After the Marquis is gone for a few days, however, the children, Jacques and Antoinette, begin to cry for their father, and Kerr as the Marquise decides to make a surprise visit to Bellenac. She isn’t welcome there, and is made painfully aware of the fact by the young de Carray siblings, Odile (Tate) and Christian (played by Hemmings – his character is ironically named, as it turns out). Somehow, the de Carrays have the run of the castle, although it’s not spelled out why. Christian shoots a dove with an arrow in front of Catherine, upsetting her. Then Odile hypnotizes Catherine and almost succeeds in convincing her to throw herself off the castle parapet. Clearly a practitioner of the black arts, she also shows the children how to change a frog into a white dove. A sinister priest, Father Dominic also lurks about the castle’s chapel, played by Pleasence with the full force of his typical oily menace. Also resident in the castle is the Marquis’ sister, Estelle (Robson), who has secrets to tell that are not easily uprooted by Catherine. Eventually, Catherine does squeeze the truth out of Estelle, and finds, to her horror, that a human sacrifice must be made to return the estate to fertility. An old boyfriend, played by Mulhare, shows up with some research into Bellenac’s past, and confirms that the estate has a long history of strange violent deaths associated with it.

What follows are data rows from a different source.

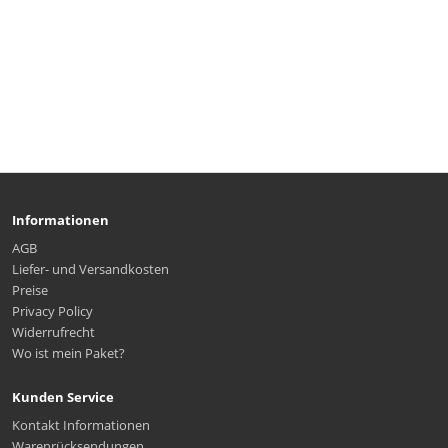
Informationen
AGB
Liefer- und Versandkosten
Preise
Privacy Policy
Widerrufrecht
Wo ist mein Paket?
Kunden Service
Kontakt Informationen
Warenrücksendungen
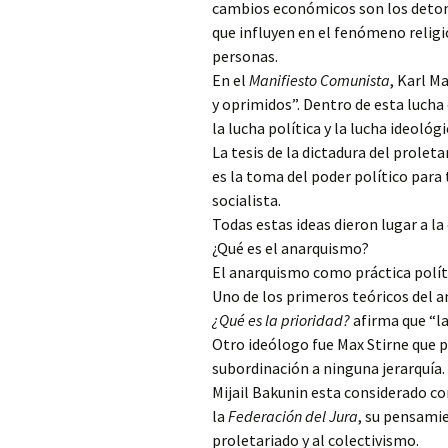
cambios económicos son los detona
que influyen en el fenómeno religio
personas.
En el
Manifiesto Comunista
, Karl M
y oprimidos”. Dentro de esta lucha 
la lucha política y la lucha ideológi
La tesis de la dictadura del proleta
es la toma del poder político para
socialista.
Todas estas ideas dieron lugar a la 
¿Qué es el anarquismo?
El anarquismo como práctica política
Uno de los primeros teóricos del 
¿Qué es la prioridad?
afirma que “la
Otro ideólogo fue Max Stirne que p
subordinación a ninguna jerarquía.
Mijail Bakunin esta considerado c
la
Federación del Jura
, su pensami
proletariado y al colectivismo.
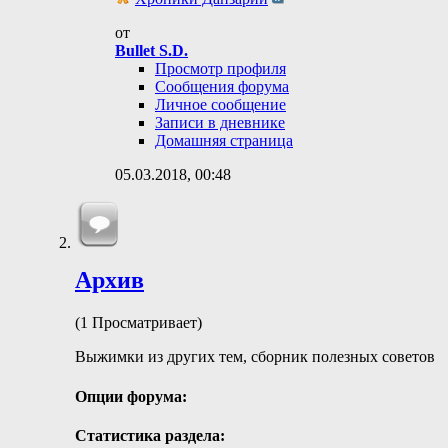
от
Bullet S.D.
Просмотр профиля
Сообщения форума
Личное сообщение
Записи в дневнике
Домашняя страница
05.03.2018,
00:48
Архив
(1 Просматривает)
Выжимки из других тем, сборник полезных советов
Опции форума:
Статистика раздела:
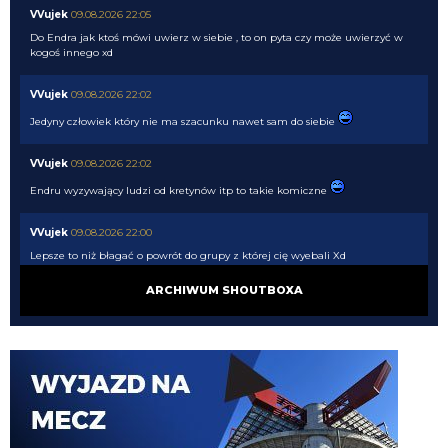
VVujek
09.08.2026 22:05
Do Endra jak ktoś mówi uwierz w siebie , to on pyta czy może uwierzyć w
kogoś innego xd
VVujek
09.08.2026 22:02
Jedyny człowiek który nie ma szacunku nawet sam do siebie
VVujek
09.08.2026 22:02
Endru wyzywający ludzi od kretynów itp to takie komiczne
VVujek
09.08.2026 22:00
Lepsze to niż błagać o powrót do grupy z której cię wyebali Xd
ARCHIWUM SHOUTBOXA
Nerazzurro90
09.08.2026 21:51
Miłośnik i wielbiciel wielkich murzynów sidibe singo pepe a teraz Norton
cuffy oto niejaki wujek, sodomitax zboczeniec
Endru
09.08.2026 21:31
I dalej chcą, a ty kretynie chciałes sidibe i pepe
VVujek
09.08.2026 21:24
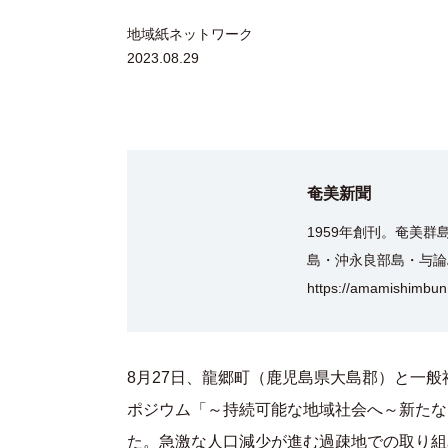
地域紙ネットワーク
2023.08.29
奄美新聞
1959年創刊。奄美
島・沖永良部島・与論
https://amamishimbun.
8月27日、龍郷町（鹿児島県大島郡）と一般
ポジウム「～持続可能な地域社会へ～新たな
た。急激な人口減少が進む過疎地での取り組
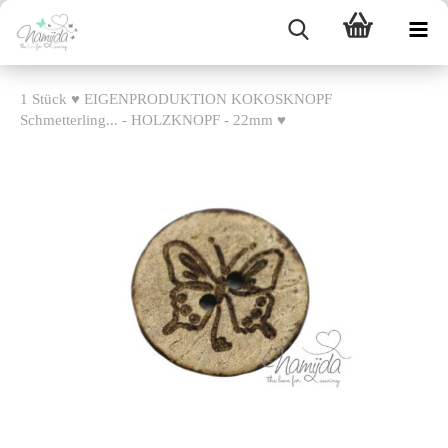
1 Stück ♥ EIGENPRODUKTION KOKOSKNOPF
Schmetterling... - HOLZKNOPF - 22mm ♥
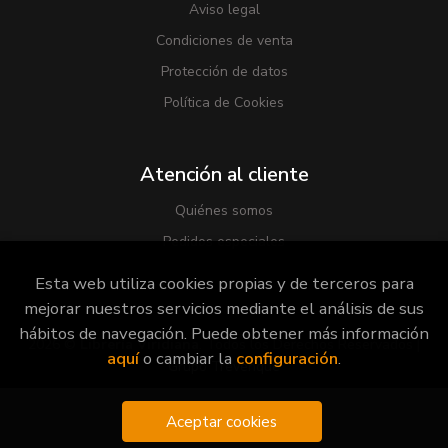
Aviso legal
Condiciones de venta
Protección de datos
Política de Cookies
Atención al cliente
Quiénes somos
Pedidos especiales
Esta web utiliza cookies propias y de terceros para
mejorar nuestros servicios mediante el análisis de sus
hábitos de navegación. Puede obtener más información
2026 ©
Librería Viridiana
. Todos los Derechos Reservados |
aquí
o cambiar la
configuración
.
Grupo Trevenque
Aceptar cookies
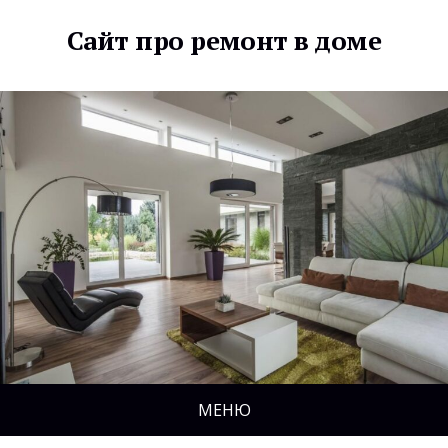
Сайт про ремонт в доме
МЕНЮ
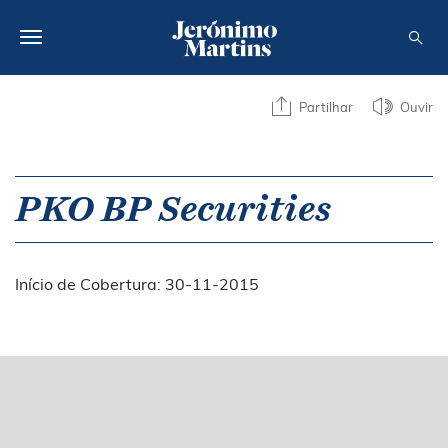
SOBRE NÓS
Partilhar
Ouvir
SUSTENTABILIDADE
INVESTIDOR
PKO BP Securities
MEDIA
Início de Cobertura: 30-11-2015
CARREIRAS
CONTACTOS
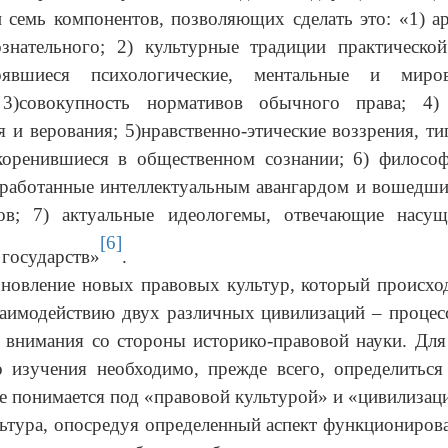
 семь компонентов, позволяющих сделать это: «1) а
знательного; 2) культурные традиции практическо
оявшиеся психологические, ментальные и мирово
 3)совокупность нормативов обычного права; 4)
я и верования; 5)нравственно-этические воззрения, т
коренившиеся в общественном сознании; 6) философ
ыработанные интеллектуальным авангардом и вошедши
ов; 7) актуальные идеологемы, отвечающие нас
[6]
государств»
.
новление новых правовых культур, который происхо
заимодействию двух различных цивилизаций – проце
 внимания со стороны историко-правовой науки. Для
 изучения необходимо, прежде всего, определиться
е понимается под «правовой культурой» и «цивилизац
ьтура, опосредуя определенный аспект функциониров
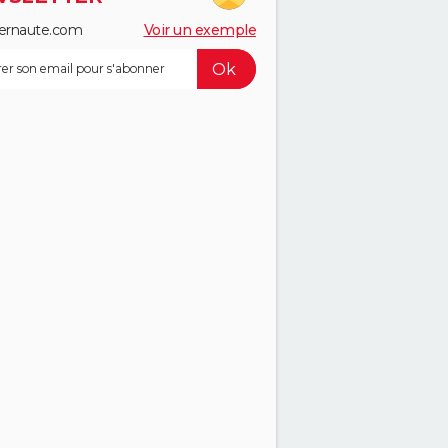
ernaute.com
Voir un exemple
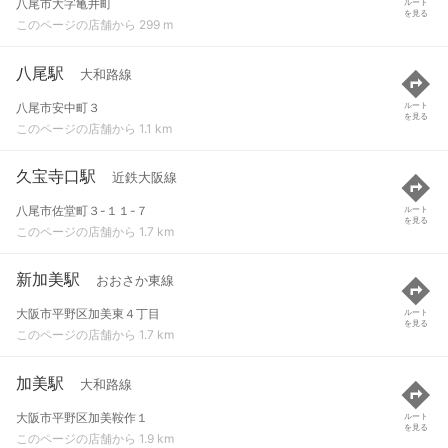
八尾市大字亀井町
ルート
を見る
このページの店舗から 299 m
八尾駅
大和路線
八尾市安中町３
ルート
を見る
このページの店舗から 1.1 km
久宝寺口駅
近鉄大阪線
八尾市佐堂町３-１１-７
ルート
を見る
このページの店舗から 1.7 km
新加美駅
おおさか東線
大阪市平野区加美東４丁目
ルート
を見る
このページの店舗から 1.7 km
加美駅
大和路線
大阪市平野区加美鞍作１
ルート
を見る
このページの店舗から 1.9 km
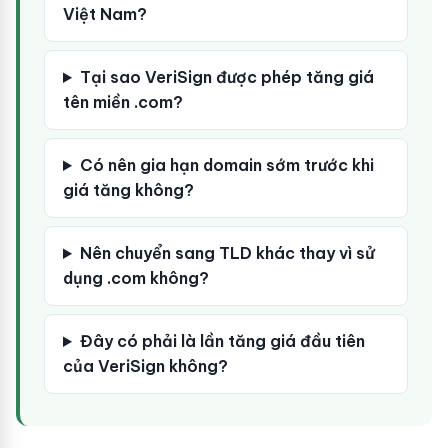
Việt Nam?
Tại sao VeriSign được phép tăng giá
tên miền .com?
Có nên gia hạn domain sớm trước khi
giá tăng không?
Nên chuyển sang TLD khác thay vì sử
dụng .com không?
Đây có phải là lần tăng giá đầu tiên
của VeriSign không?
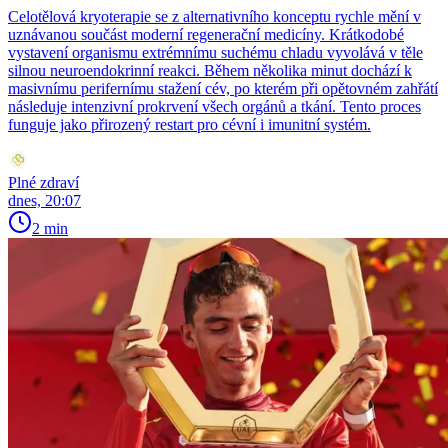
Celotělová kryoterapie se z alternativního konceptu rychle mění v
uznávanou součást moderní regenerační medicíny. Krátkodobé
vystavení organismu extrémnímu suchému chladu vyvolává v těle
silnou neuroendokrinní reakci. Během několika minut dochází k
masivnímu perifernímu stažení cév, po kterém při opětovném zahřátí
následuje intenzivní prokrvení všech orgánů a tkání. Tento proces
funguje jako přirozený restart pro cévní i imunitní systém.
Plné zdraví
dnes, 20:07
2 min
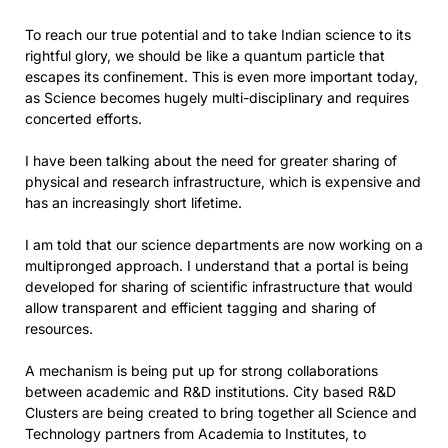
To reach our true potential and to take Indian science to its
rightful glory, we should be like a quantum particle that
escapes its confinement. This is even more important today,
as Science becomes hugely multi-disciplinary and requires
concerted efforts.
I have been talking about the need for greater sharing of
physical and research infrastructure, which is expensive and
has an increasingly short lifetime.
I am told that our science departments are now working on a
multipronged approach. I understand that a portal is being
developed for sharing of scientific infrastructure that would
allow transparent and efficient tagging and sharing of
resources.
A mechanism is being put up for strong collaborations
between academic and R&D institutions. City based R&D
Clusters are being created to bring together all Science and
Technology partners from Academia to Institutes, to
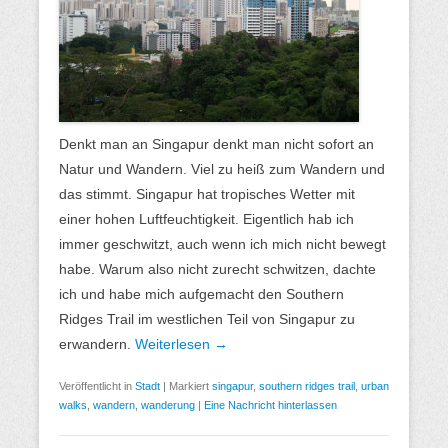
Denkt man an Singapur denkt man nicht sofort an
Natur und Wandern. Viel zu heiß zum Wandern und
das stimmt. Singapur hat tropisches Wetter mit
einer hohen Luftfeuchtigkeit. Eigentlich hab ich
immer geschwitzt, auch wenn ich mich nicht bewegt
habe. Warum also nicht zurecht schwitzen, dachte
ich und habe mich aufgemacht den Southern
Ridges Trail im westlichen Teil von Singapur zu
erwandern.
Weiterlesen →
Veröffentlicht in
Stadt
|
Markiert
singapur
,
southern ridges trail
,
urban
walks
,
wandern
,
wanderung
|
Eine Nachricht hinterlassen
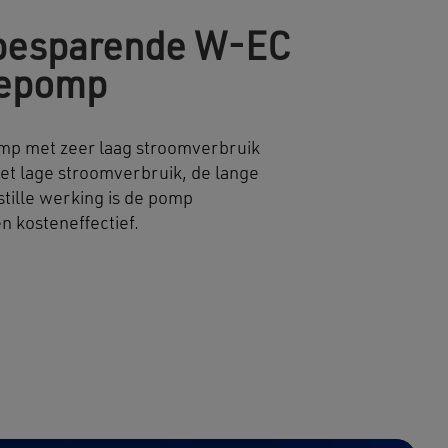
besparende W-EC
iepomp
mp met zeer laag stroomverbruik
et lage stroomverbruik, de lange
stille werking is de pomp
en kosteneffectief.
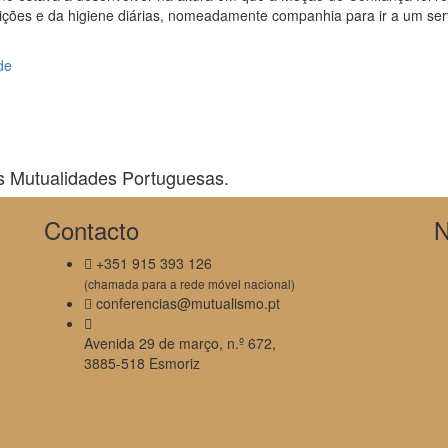
ições e da higiene diárias, nomeadamente companhia para ir a um ser
de
s Mutualidades Portuguesas.
Contacto
N
+351 915 393 126
(chamada para a rede móvel nacional)
conferencias@mutualismo.pt
Avenida 29 de março, n.º 672,
3885-518 Esmoriz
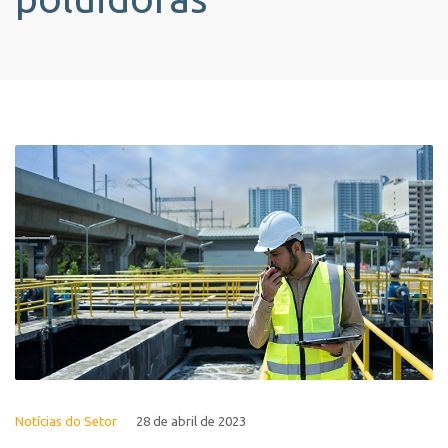
Notícias do Setor
28 de abril de 2023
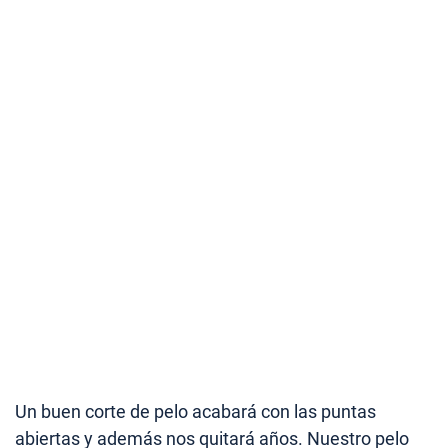
Un buen corte de pelo acabará con las puntas
abiertas y además nos quitará años. Nuestro pelo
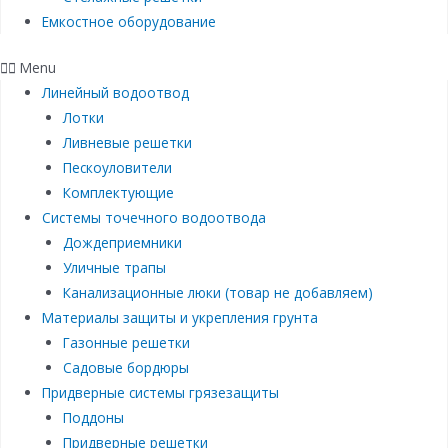
Емкостное оборудование
Menu
Линейный водоотвод
Лотки
Ливневые решетки
Пескоуловители
Комплектующие
Системы точечного водоотвода
Дождеприемники
Уличные трапы
Канализационные люки (товар не добавляем)
Материалы защиты и укрепления грунта
Газонные решетки
Садовые бордюры
Придверные системы грязезащиты
Поддоны
Придверные решетки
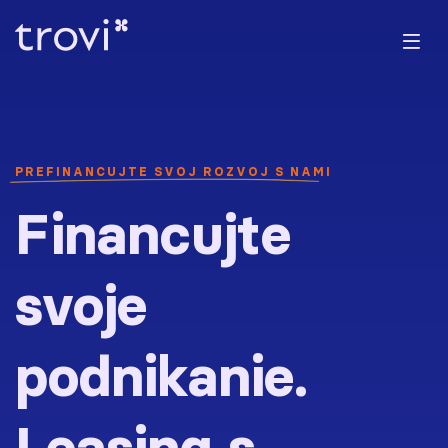
PREFINANCUJTE SVOJ ROZVOJ S NAMI
Financujte
svoje
podnikanie.
Leasing s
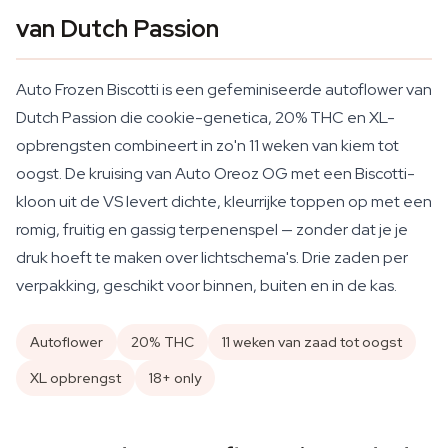
van Dutch Passion
Auto Frozen Biscotti is een gefeminiseerde autoflower van
Dutch Passion die cookie-genetica, 20% THC en XL-
opbrengsten combineert in zo'n 11 weken van kiem tot
oogst. De kruising van Auto Oreoz OG met een Biscotti-
kloon uit de VS levert dichte, kleurrijke toppen op met een
romig, fruitig en gassig terpenenspel — zonder dat je je
druk hoeft te maken over lichtschema's. Drie zaden per
verpakking, geschikt voor binnen, buiten en in de kas.
Autoflower
20% THC
11 weken van zaad tot oogst
XL opbrengst
18+ only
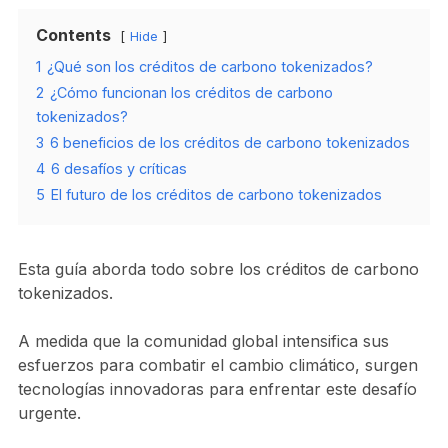
Contents
Hide
1
¿Qué son los créditos de carbono tokenizados?
2
¿Cómo funcionan los créditos de carbono
tokenizados?
3
6 beneficios de los créditos de carbono tokenizados
4
6 desafíos y críticas
5
El futuro de los créditos de carbono tokenizados
Esta guía aborda todo sobre los créditos de carbono
tokenizados.
A medida que la comunidad global intensifica sus
esfuerzos para combatir el cambio climático, surgen
tecnologías innovadoras para enfrentar este desafío
urgente.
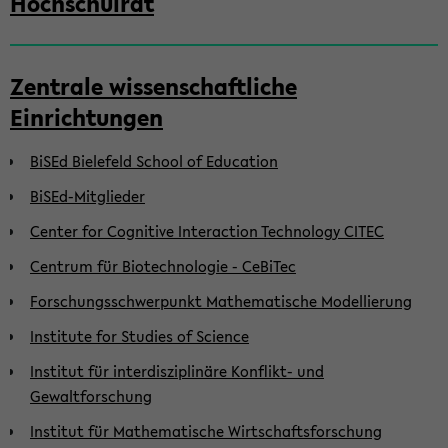
Hochschulrat
Zentrale wissenschaftliche
Einrichtungen
BiSEd Bielefeld School of Education
BiSEd-Mitglieder
Center for Cognitive Interaction Technology CITEC
Centrum für Biotechnologie - CeBiTec
Forschungsschwerpunkt Mathematische Modellierung
Institute for Studies of Science
Institut für interdisziplinäre Konflikt- und
Gewaltforschung
Institut für Mathematische Wirtschaftsforschung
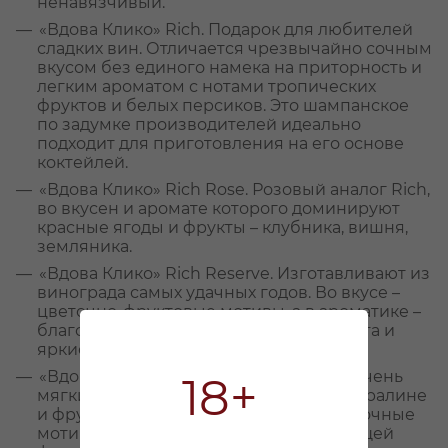
ненавязчивый.
«Вдова Клико» Rich. Подарок для любителей
сладких вин. Отличается чрезвычайно сочным
вкусом без единого намека на приторность и
легким ароматом с нотами тропических
фруктов и белых персиков. Это шампанское
по задумке производителей идеально
подходит для приготовления на его основе
коктейлей.
«Вдова Клико» Rich Rose. Розовый аналог Rich,
во вкусен и аромате которого доминируют
красные ягоды и фрукты – клубника, вишня,
земляника.
«Вдова Клико» Rich Reserve. Изготавливают из
винограда самых удачных годов. Во вкусе –
цветочно-фруктовые мотивы, а в ароматике –
благородная лакрица, освежающая мята и
яркие цитрусы.
«Вдова Клико» Demi-Sec. Отличается очень
18+
мягким вкусом с нотами воздушного пралине
и фруктов. В аромате ощущаются цветочные
мотивы, тона белого персика и хрустящей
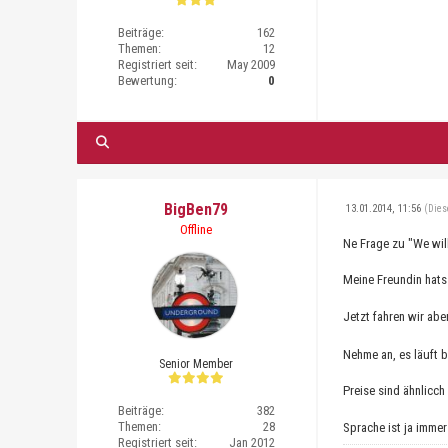
Beiträge:
162
Themen:
12
Registriert seit:
May 2009
Bewertung:
0
BigBen79
13.01.2014, 11:56
(Dies
Offline
Ne Frage zu "We wil
Meine Freundin hat
Jetzt fahren wir ab
Nehme an, es läuft 
Senior Member
Preise sind ähnlicc
Beiträge:
382
Themen:
28
Sprache ist ja imme
Registriert seit:
Jan 2012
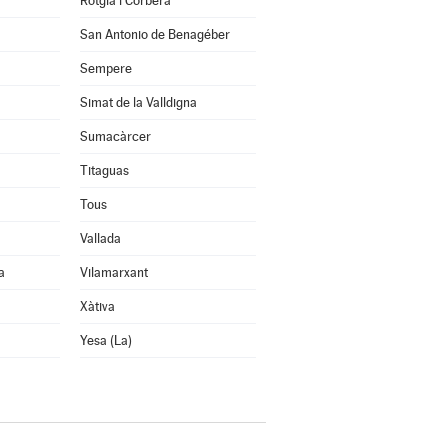
Rotglà i Corberà
San Antonio de Benagéber
Sempere
Simat de la Valldigna
Sumacàrcer
Titaguas
Tous
Vallada
a
Vilamarxant
Xàtiva
Yesa (La)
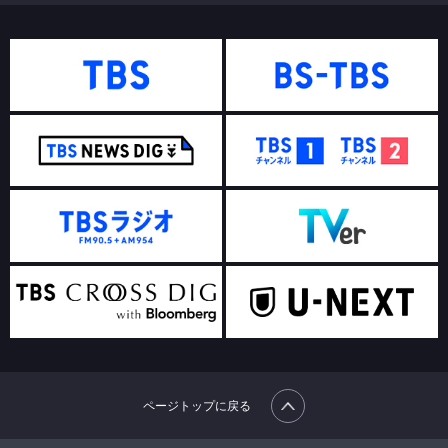
ページトップに戻る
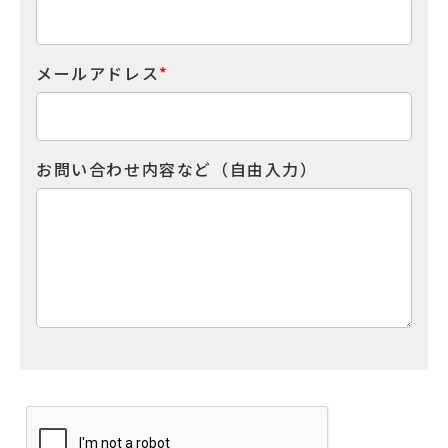
メールアドレス
*
お問い合わせ内容など（自由入力）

The identity of the intended sacrificial lamb is one of the more effective surprises of the film. Let’s just say that it’s a 180-degree turn from Lord Summerisle’s concept of a proper human sacrifice. Once Catherine learns the truth, she tries to stop it, but is thwarted by sinister men in hooded robes and her own husband, who falls increasingly under the spell of the mysterious pseudo-Christian cult practised by the people of Bellenac.
Kerr’s performance here, as she runs around the castle in a panicky state, is reminiscent of her tour-de-force as the terrified governess of Bly House in The Innocents (1961, Jack Clayton), albeit not as deeply layered. Niven ably plays an upper-class gentleman, a role he essayed numerous times in his long career, although there’s a hint of phoning-in his performance here. None of the British actors (plus Tate as the lone American actor) attempt to essay a French accent or French mannerisms; the audience is expected to suspend disbelief and accept these very British performers as French, and indeed it all works out, somehow. Meanwhile, the gorgeous Tate makes a definite splash as the sinister Odile, although Hemmings is a bit wasted in the part of her brother. Robson and Williams (playing Niven’s disgraced father) are top-notch, as ever.
The moody cinematography by the prolific Anglo-German cameraman Erwin Hillier (Shoes of the Fisherman, 1968, Michael Anderson) is a high point of the film. Thompson, whose most famous film is the 1961 World War II adventure yarn The Guns of Navarone (also starring Niven), directs competently, although he misses quite a few chances to draw out the suspense of the final sacrifice. There’s never any real doubt toward the end that the dread deed will take place, which is one of the major flaws of Eye of the Devil. Nevertheless, Eye of the Devil is worth a watch, for its place in folklore horror history and if nothing else, a glimpse of the tragic and beautiful Miss Tate.